The only surviving son of a Huntington County woman is not entitled to his mother’s house because she did not properly amend her trust to gift it to him, the Indiana Court of Appeals ruled Thursday.
In James R. Cramer v. Robert J. Edwards, 35A05-1704-TR-774, Deloris Brock created the Deloris I. Brock Trust in 2002 which provided that, upon her death, 60 percent of the assets would go to her son Paul Cramer, while 40 percent would go to her son James Cramer. She then conveyed her residence to the trust and penned a separate writing that gifted the house to “Paul H. Cramer J.R. Cramer Right of survivor if not sold.”
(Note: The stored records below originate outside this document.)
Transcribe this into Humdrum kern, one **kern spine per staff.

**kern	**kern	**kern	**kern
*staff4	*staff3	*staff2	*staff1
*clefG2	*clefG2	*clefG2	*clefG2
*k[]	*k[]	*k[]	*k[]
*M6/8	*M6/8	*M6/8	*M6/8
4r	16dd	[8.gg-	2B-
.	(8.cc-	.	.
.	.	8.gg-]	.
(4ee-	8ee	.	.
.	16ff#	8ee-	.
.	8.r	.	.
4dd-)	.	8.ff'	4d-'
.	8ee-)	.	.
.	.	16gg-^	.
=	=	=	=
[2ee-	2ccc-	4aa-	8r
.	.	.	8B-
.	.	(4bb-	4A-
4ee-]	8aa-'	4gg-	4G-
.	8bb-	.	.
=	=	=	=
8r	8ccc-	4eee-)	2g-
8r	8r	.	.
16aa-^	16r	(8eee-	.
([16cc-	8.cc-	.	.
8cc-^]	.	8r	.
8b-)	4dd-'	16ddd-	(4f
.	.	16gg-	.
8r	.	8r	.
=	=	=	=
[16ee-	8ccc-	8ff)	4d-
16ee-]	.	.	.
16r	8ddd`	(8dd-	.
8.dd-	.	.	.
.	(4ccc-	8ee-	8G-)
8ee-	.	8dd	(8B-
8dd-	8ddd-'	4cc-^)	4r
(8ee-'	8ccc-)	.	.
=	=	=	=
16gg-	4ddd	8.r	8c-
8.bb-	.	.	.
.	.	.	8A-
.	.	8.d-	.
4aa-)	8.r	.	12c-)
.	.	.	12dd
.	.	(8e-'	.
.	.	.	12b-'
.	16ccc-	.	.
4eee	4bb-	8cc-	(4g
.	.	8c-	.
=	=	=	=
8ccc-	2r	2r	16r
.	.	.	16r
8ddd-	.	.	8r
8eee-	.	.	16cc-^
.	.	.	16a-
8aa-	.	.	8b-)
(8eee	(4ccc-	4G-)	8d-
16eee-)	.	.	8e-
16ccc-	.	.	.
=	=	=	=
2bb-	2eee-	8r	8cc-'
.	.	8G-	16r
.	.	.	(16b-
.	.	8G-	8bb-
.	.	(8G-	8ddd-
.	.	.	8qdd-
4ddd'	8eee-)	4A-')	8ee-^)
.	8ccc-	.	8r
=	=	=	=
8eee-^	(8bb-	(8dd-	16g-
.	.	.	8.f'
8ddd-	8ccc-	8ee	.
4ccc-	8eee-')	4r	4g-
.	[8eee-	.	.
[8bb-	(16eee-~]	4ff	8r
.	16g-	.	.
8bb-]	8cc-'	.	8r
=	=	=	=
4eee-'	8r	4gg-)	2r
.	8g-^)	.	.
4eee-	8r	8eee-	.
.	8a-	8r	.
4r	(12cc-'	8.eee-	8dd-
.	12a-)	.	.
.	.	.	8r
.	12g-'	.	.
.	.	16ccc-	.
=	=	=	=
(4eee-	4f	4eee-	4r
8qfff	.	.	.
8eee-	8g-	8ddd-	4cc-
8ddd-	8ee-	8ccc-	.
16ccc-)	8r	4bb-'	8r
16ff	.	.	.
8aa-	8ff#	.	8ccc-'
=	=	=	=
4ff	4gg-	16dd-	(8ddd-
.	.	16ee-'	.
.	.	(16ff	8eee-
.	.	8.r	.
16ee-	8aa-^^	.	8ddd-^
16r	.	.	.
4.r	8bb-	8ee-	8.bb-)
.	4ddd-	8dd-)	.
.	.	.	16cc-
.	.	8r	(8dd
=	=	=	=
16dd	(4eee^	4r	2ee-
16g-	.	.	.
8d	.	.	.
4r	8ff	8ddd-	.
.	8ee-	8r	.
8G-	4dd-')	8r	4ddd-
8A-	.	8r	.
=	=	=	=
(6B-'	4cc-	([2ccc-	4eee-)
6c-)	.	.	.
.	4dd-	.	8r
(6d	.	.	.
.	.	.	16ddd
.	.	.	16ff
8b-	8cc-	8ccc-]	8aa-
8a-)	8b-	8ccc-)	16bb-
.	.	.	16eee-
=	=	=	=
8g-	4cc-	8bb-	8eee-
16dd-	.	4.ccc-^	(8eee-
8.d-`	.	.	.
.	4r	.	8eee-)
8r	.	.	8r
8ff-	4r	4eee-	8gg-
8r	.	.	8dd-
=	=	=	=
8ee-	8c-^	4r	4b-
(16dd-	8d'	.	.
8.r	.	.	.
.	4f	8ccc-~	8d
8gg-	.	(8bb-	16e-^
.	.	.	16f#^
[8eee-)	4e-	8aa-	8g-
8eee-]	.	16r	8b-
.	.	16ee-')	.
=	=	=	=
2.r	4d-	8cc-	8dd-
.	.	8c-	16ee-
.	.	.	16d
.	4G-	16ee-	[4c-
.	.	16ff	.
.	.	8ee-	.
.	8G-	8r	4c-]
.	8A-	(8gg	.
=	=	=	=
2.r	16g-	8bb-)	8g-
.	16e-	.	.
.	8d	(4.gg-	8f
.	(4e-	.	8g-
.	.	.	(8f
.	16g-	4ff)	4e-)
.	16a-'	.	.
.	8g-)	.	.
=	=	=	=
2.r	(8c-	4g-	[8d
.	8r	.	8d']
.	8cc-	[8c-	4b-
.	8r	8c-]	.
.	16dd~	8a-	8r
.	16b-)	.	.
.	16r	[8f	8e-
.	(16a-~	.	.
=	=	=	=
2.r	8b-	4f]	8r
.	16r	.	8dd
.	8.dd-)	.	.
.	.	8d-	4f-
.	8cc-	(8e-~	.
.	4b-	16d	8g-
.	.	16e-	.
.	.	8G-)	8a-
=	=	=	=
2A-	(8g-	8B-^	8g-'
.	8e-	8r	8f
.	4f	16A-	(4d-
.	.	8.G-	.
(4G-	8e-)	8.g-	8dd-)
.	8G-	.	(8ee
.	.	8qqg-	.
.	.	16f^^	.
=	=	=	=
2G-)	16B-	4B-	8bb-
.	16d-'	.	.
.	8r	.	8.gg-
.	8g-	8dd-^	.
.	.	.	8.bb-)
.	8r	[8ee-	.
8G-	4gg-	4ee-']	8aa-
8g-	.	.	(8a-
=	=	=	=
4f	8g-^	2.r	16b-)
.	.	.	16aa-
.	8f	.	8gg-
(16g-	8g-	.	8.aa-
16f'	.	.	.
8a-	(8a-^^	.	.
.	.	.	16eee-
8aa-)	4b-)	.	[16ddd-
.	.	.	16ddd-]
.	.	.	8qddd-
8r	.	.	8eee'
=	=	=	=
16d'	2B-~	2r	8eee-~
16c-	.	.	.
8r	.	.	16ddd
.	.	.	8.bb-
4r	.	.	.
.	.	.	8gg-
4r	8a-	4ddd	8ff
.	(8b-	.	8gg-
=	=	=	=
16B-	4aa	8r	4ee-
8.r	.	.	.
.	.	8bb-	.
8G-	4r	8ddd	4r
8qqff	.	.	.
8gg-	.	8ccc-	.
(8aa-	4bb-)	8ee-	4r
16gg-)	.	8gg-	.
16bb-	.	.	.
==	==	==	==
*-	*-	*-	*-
After both Brock and Paul died within one year of each other, James was appointed successor trustee, while Robert Edwards was appointed personal representative and first successor trustee of Paul’s estate. A dispute soon ensued between Cramer and Edwards over the validity of the separate writing, with Cramer arguing the house should be distributed to him as the survivor.
Edwards, however, moved for summary judgment on the grounds that the separate writing did not amend the terms of the trust, so Paul’s estate was entitled to 60 percent of the value of his mother’s property. The Huntington Circuit Court agreed and granted the summary judgment motion, which the Indiana Court of Appeals upheld on Thursday.
Judge Michael Barnes wrote that under Indiana Code section 30-4-3-1.5(c)(2)(B), any amendment to Brock’s trust was required to “manifest clear and convincing evidence of the settlor’s intent” to make an amendment. Though the heading of the separate writing referenced the trust, it did not mention the trust, an amendment or the trustee in the text, Barnes said.
Further, under Turner v. Kent, 15 N.E.3d 67, 71 (Ind. Ct. App. 2014), written statements such as the separate writing cannot be used to gift real property, such as the house, Barnes said. Thus, the real property must be distributed to Cramer and Paul’s estate pursuant to the directions in the trust, he wrote.